Saved data entries:
+++

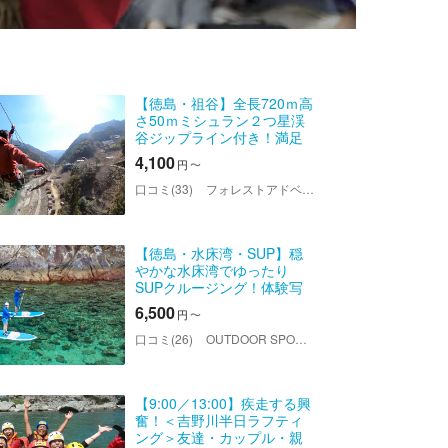
【徳島・祖谷】全長720ｍ高
さ50ｍミシュラン２つ星渓
谷ジップライン付き！満足
度２００％高さ１２m３１個
4,100
円
〜
本格アスレチック2時間コー
ス！ファミリー・カップ
口コミ(33)
フォレストアドベンチャー・祖谷
ル・グループOK！当日予約
OK！
【徳島・水床湾・SUP】穏
やかな水床湾でゆったり
SUPクルージング！体験写
真プレゼントあり
6,500
円
〜
口コミ(26)
OUTDOOR SPORTS SQUARE（アウトドアスポーツスクエア）
【9:00／13:00】疾走する興
奮！＜吉野川半日ラフティ
ング＞友達・カップル・親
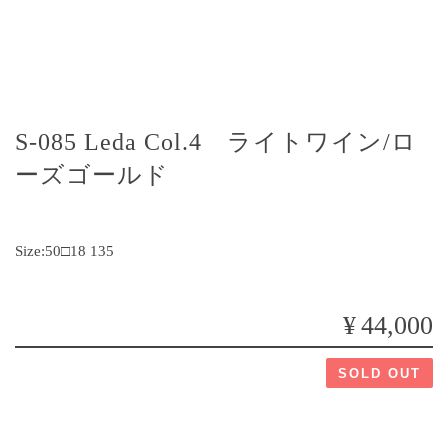
S-085 Leda Col.4 ライトワイン/ロ
ーズゴールド
Size:50□18 135
¥44,000
SOLD OUT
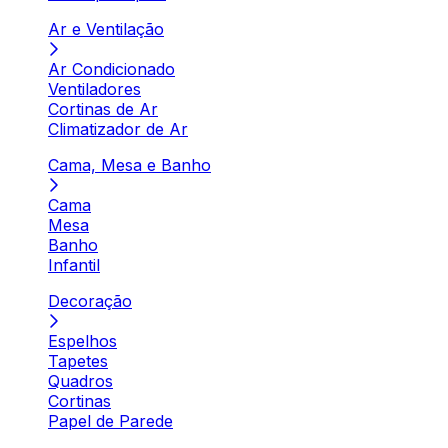
Ar e Ventilação
Ar Condicionado
Ventiladores
Cortinas de Ar
Climatizador de Ar
Cama, Mesa e Banho
Cama
Mesa
Banho
Infantil
Decoração
Espelhos
Tapetes
Quadros
Cortinas
Papel de Parede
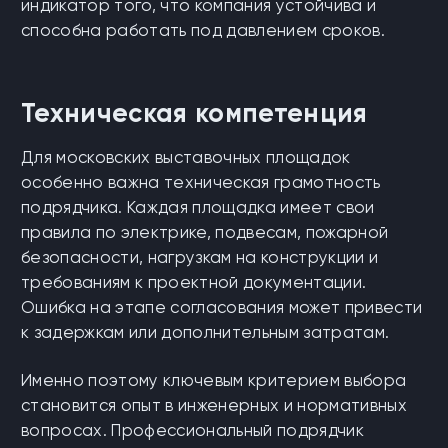
индикатор того, что компания устойчива и
способна работать под давлением сроков.
Техническая компетенция
Для московских выставочных площадок
особенно важна техническая грамотность
подрядчика. Каждая площадка имеет свои
правила по электрике, подвесам, пожарной
безопасности, нагрузкам на конструкции и
требованиям к проектной документации.
Ошибка на этапе согласования может привести
к задержкам или дополнительным затратам.
Именно поэтому ключевым критерием выбора
становится опыт в инженерных и нормативных
вопросах. Профессиональный подрядчик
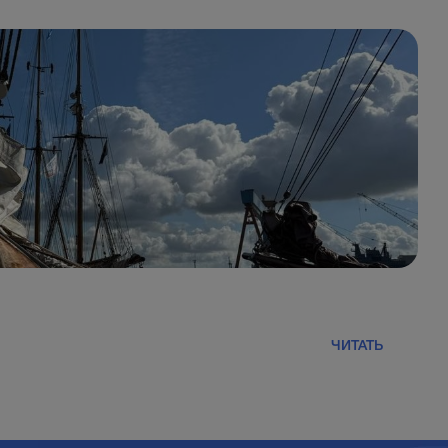
ЧИТАТЬ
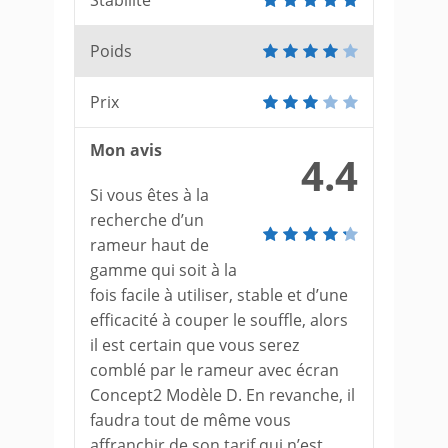
Stabilité
Poids
Prix
Mon avis
4.4
Si vous êtes à la
recherche d’un
rameur haut de
gamme qui soit à la
fois facile à utiliser, stable et d’une
efficacité à couper le souffle, alors
il est certain que vous serez
comblé par le rameur avec écran
Concept2 Modèle D. En revanche, il
faudra tout de même vous
affranchir de son tarif qui n’est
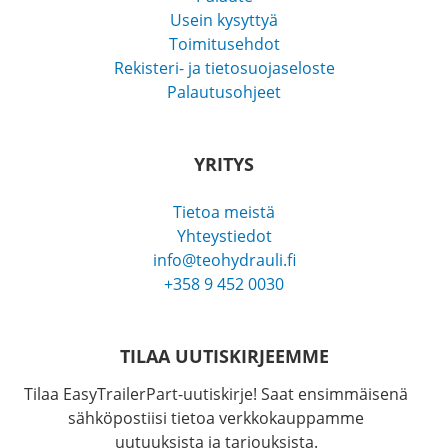
Usein kysyttyä
Toimitusehdot
Rekisteri- ja tietosuojaseloste
Palautusohjeet
YRITYS
Tietoa meistä
Yhteystiedot
info@teohydrauli.fi
+358 9 452 0030
TILAA UUTISKIRJEEMME
Tilaa EasyTrailerPart-uutiskirje! Saat ensimmäisenä
sähköpostiisi tietoa verkkokauppamme
uutuuksista ja tarjouksista.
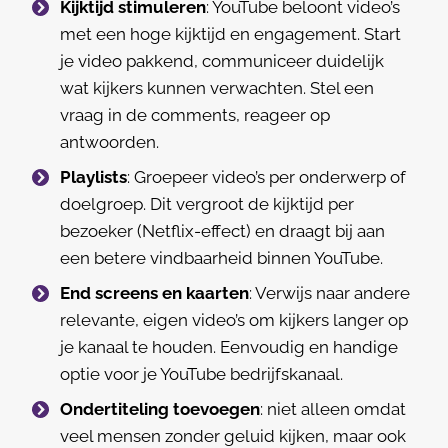
Kijktijd stimuleren
: YouTube beloont video’s
met een hoge kijktijd en engagement. Start
je video pakkend, communiceer duidelijk
wat kijkers kunnen verwachten. Stel een
vraag in de comments, reageer op
antwoorden.
Playlists
: Groepeer video’s per onderwerp of
doelgroep. Dit vergroot de kijktijd per
bezoeker (Netflix-effect) en draagt bij aan
een betere vindbaarheid binnen YouTube.
End screens en kaarten
: Verwijs naar andere
relevante, eigen video’s om kijkers langer op
je kanaal te houden. Eenvoudig en handige
optie voor je YouTube bedrijfskanaal.
Ondertiteling toevoegen
: niet alleen omdat
veel mensen zonder geluid kijken, maar ook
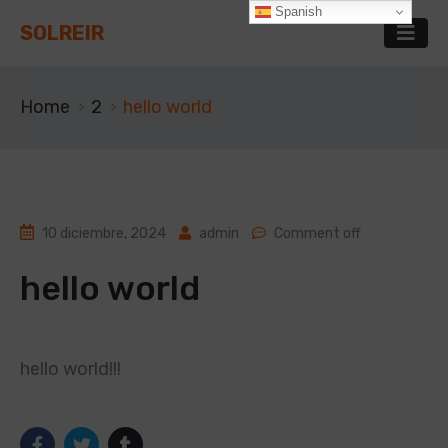
Spanish
SOLREIR
Home
2
hello world
10 diciembre, 2024
admin
Comment off
hello world
hello world!!!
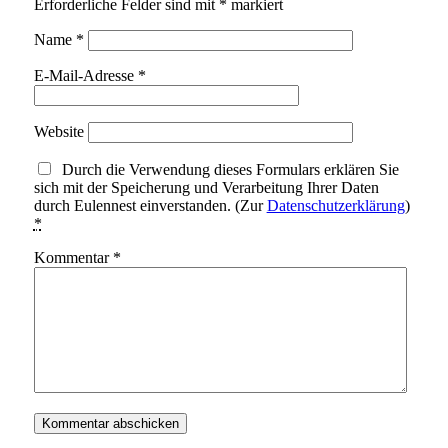
Erforderliche Felder sind mit
*
markiert
Name
*
E-Mail-Adresse
*
Website
Durch die Verwendung dieses Formulars erklären Sie
sich mit der Speicherung und Verarbeitung Ihrer Daten
durch Eulennest einverstanden. (Zur
Datenschutzerklärung
)
*
Kommentar
*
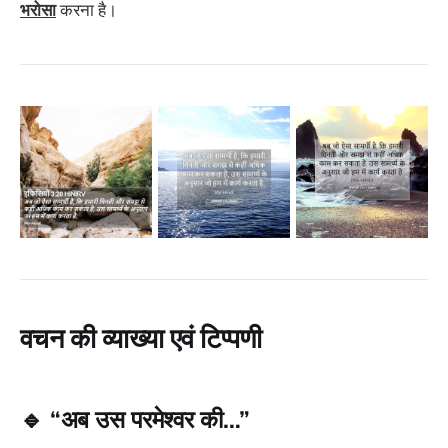
भरोसा
करना है।
वचन की व्याख्या एवं टिप्पणी
🔹
“अब उस परमेश्वर की…”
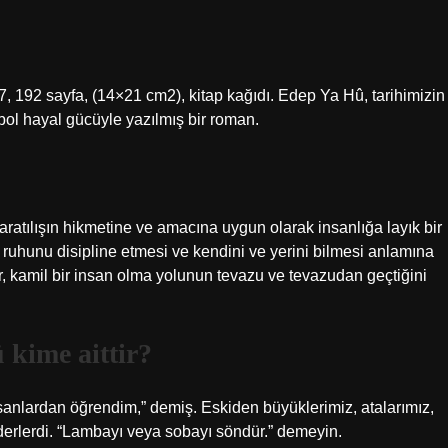
 192 sayfa, (14×21 cm2), kitap kağıdı. Edep Ya Hû, tarihimizin
, bol hayal gücüyle yazılmış bir roman.
ratılışın hikmetine ve amacına uygun olarak insanlığa layık bir
 ruhunu disipline etmesi ve kendini ve yerini bilmesi anlamına
, kamil bir insan olma yolunun tevazu ve tevazudan geçtiğini
 kime aittir?
anlardan öğrendim,” demiş. Eskiden büyüklerimiz, atalarımız,
 derlerdi. “Lambayı veya sobayı söndür.” demeyin.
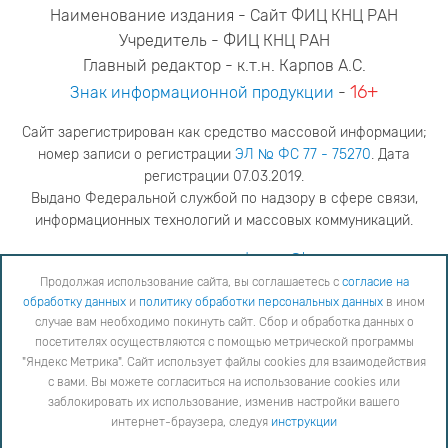
Наименование издания - Сайт ФИЦ КНЦ РАН
Учредитель - ФИЦ КНЦ РАН
Главный редактор - к.т.н. Карпов А.С.
16+
Знак информационной продукции
-
Сайт зарегистрирован как средство массовой информации;
номер записи о регистрации
ЭЛ № ФС 77 - 75270
. Дата
регистрации 07.03.2019.
Выдано Федеральной службой по надзору в сфере связи,
информационных технологий и массовых коммуникаций.
адрес редакции
ya.stogova@ksc.ru
телефон редакции
81555-79-516
Продолжая использование сайта, вы соглашаетесь с
согласие на
обработку данных
и
политику обработки персональных данных
в ином
Продолжая использование сайта, вы соглашаетесь с
согласие на обработку данных
и
Политику
случае вам необходимо покинуть сайт. Сбор и обработка данных о
обработки персональных данных
в ином случае вам необходимо покинуть сайт. Сбор и обработка
посетителях осуществляются с помощью метрической программы
данных о посетителях осуществляются с помощью метрической программы "Яндекс Метрика".
"Яндекс Метрика". Сайт использует файлы cookies для взаимодействия
Сайт использует файлы cookies для взаимодействия с вами. Вы можете согласиться на
использование cookies или заблокировать их использование, изменив настройки вашего интернет-
с вами. Вы можете согласиться на использование cookies или
браузера, следуя
инструкции
заблокировать их использование, изменив настройки вашего
интернет-браузера, следуя
инструкции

+++

Set down every entry exactly; omit the pictures.

## TASK ANSWER
【徳島・祖谷】全長720ｍ高
さ50ｍミシュラン２つ星渓
谷ジップライン付き！満足
度２００％高さ１２m３１個
4,100
円
〜
本格アスレチック2時間コー
ス！ファミリー・カップ
口コミ(33)
フォレストアドベンチャー・祖谷
ル・グループOK！当日予約
OK！
【徳島・水床湾・SUP】穏
やかな水床湾でゆったり
SUPクルージング！体験写
真プレゼントあり
6,500
円
〜
口コミ(26)
OUTDOOR SPORTS SQUARE（アウトドアスポーツスクエア）
【9:00／13:00】疾走する興
奮！＜吉野川半日ラフティ
ング＞友達・カップル・親
S-085 Leda Col.4 ライトワイン/ロ
ーズゴールド
Size:50□18 135
¥44,000
SOLD OUT
Ar e Ventilação
Ar Condicionado
Ventiladores
Cortinas de Ar
Climatizador de Ar
Cama, Mesa e Banho
Cama
Mesa
Banho
Infantil
Decoração
Espelhos
Tapetes
Quadros
Cortinas
Papel de Parede
индикатор того, что компания устойчива и
способна работать под давлением сроков.
Техническая компетенция
Для московских выставочных площадок
особенно важна техническая грамотность
подрядчика. Каждая площадка имеет свои
правила по электрике, подвесам, пожарной
безопасности, нагрузкам на конструкции и
требованиям к проектной документации.
Ошибка на этапе согласования может привести
к задержкам или дополнительным затратам.
Именно поэтому ключевым критерием выбора
становится опыт в инженерных и нормативных
вопросах. Профессиональный подрядчик
ЧИТАТЬ
Stabilité
Poids
Prix
Mon avis
4.4
Si vous êtes à la
recherche d’un
rameur haut de
gamme qui soit à la
fois facile à utiliser, stable et d’une
efficacité à couper le souffle, alors
il est certain que vous serez
comblé par le rameur avec écran
Concept2 Modèle D. En revanche, il
faudra tout de même vous
affranchir de son tarif qui n’est
Usein kysyttyä
Toimitusehdot
Rekisteri- ja tietosuojaseloste
Palautusohjeet
YRITYS
Tietoa meistä
Yhteystiedot
info@teohydrauli.fi
+358 9 452 0030
TILAA UUTISKIRJEEMME
Tilaa EasyTrailerPart-uutiskirje! Saat ensimmäisenä
sähköpostiisi tietoa verkkokauppamme
uutuuksista ja tarjouksista.
Kijktijd stimuleren
: YouTube beloont video’s
met een hoge kijktijd en engagement. Start
je video pakkend, communiceer duidelijk
wat kijkers kunnen verwachten. Stel een
vraag in de comments, reageer op
antwoorden.
Playlists
: Groepeer video’s per onderwerp of
doelgroep. Dit vergroot de kijktijd per
bezoeker (Netflix-effect) en draagt bij aan
een betere vindbaarheid binnen YouTube.
End screens en kaarten
: Verwijs naar andere
relevante, eigen video’s om kijkers langer op
je kanaal te houden. Eenvoudig en handige
optie voor je YouTube bedrijfskanaal.
Ondertiteling toevoegen
: niet alleen omdat
veel mensen zonder geluid kijken, maar ook
Spanish
SOLREIR
Home
2
hello world
10 diciembre, 2024
admin
Comment off
hello world
hello world!!!
Erforderliche Felder sind mit
*
markiert
Name
*
E-Mail-Adresse
*
Website
Durch die Verwendung dieses Formulars erklären Sie
sich mit der Speicherung und Verarbeitung Ihrer Daten
durch Eulennest einverstanden. (Zur
Datenschutzerklärung
)
*
Kommentar
*
भरोसा
करना है।
वचन की व्याख्या एवं टिप्पणी
🔹
“अब उस परमेश्वर की…”
 192 sayfa, (14×21 cm2), kitap kağıdı. Edep Ya Hû, tarihimizin
, bol hayal gücüyle yazılmış bir roman.
ratılışın hikmetine ve amacına uygun olarak insanlığa layık bir
 ruhunu disipline etmesi ve kendini ve yerini bilmesi anlamına
, kamil bir insan olma yolunun tevazu ve tevazudan geçtiğini
 kime aittir?
anlardan öğrendim,” demiş. Eskiden büyüklerimiz, atalarımız,
 derlerdi. “Lambayı veya sobayı söndür.” demeyin.
Наименование издания - Сайт ФИЦ КНЦ РАН
Учредитель - ФИЦ КНЦ РАН
Главный редактор - к.т.н. Карпов А.С.
16+
Знак информационной продукции
-
Сайт зарегистрирован как средство массовой информации;
номер записи о регистрации
ЭЛ № ФС 77 - 75270
. Дата
регистрации 07.03.2019.
Выдано Федеральной службой по надзору в сфере связи,
информационных технологий и массовых коммуникаций.
адрес редакции
ya.stogova@ksc.ru
телефон редакции
81555-79-516
Продолжая использование сайта, вы соглашаетесь с
согласие на
обработку данных
и
политику обработки персональных данных
в ином
Продолжая использование сайта, вы соглашаетесь с
согласие на обработку данных
и
Политику
случае вам необходимо покинуть сайт. Сбор и обработка данных о
обработки персональных данных
в ином случае вам необходимо покинуть сайт. Сбор и обработка
посетителях осуществляются с помощью метрической программы
данных о посетителях осуществляются с помощью метрической программы "Яндекс Метрика".
"Яндекс Метрика". Сайт использует файлы cookies для взаимодействия
Сайт использует файлы cookies для взаимодействия с вами. Вы можете согласиться на
использование cookies или заблокировать их использование, изменив настройки вашего интернет-
с вами. Вы можете согласиться на использование cookies или
браузера, следуя
инструкции
заблокировать их использование, изменив настройки вашего
интернет-браузера, следуя
инструкции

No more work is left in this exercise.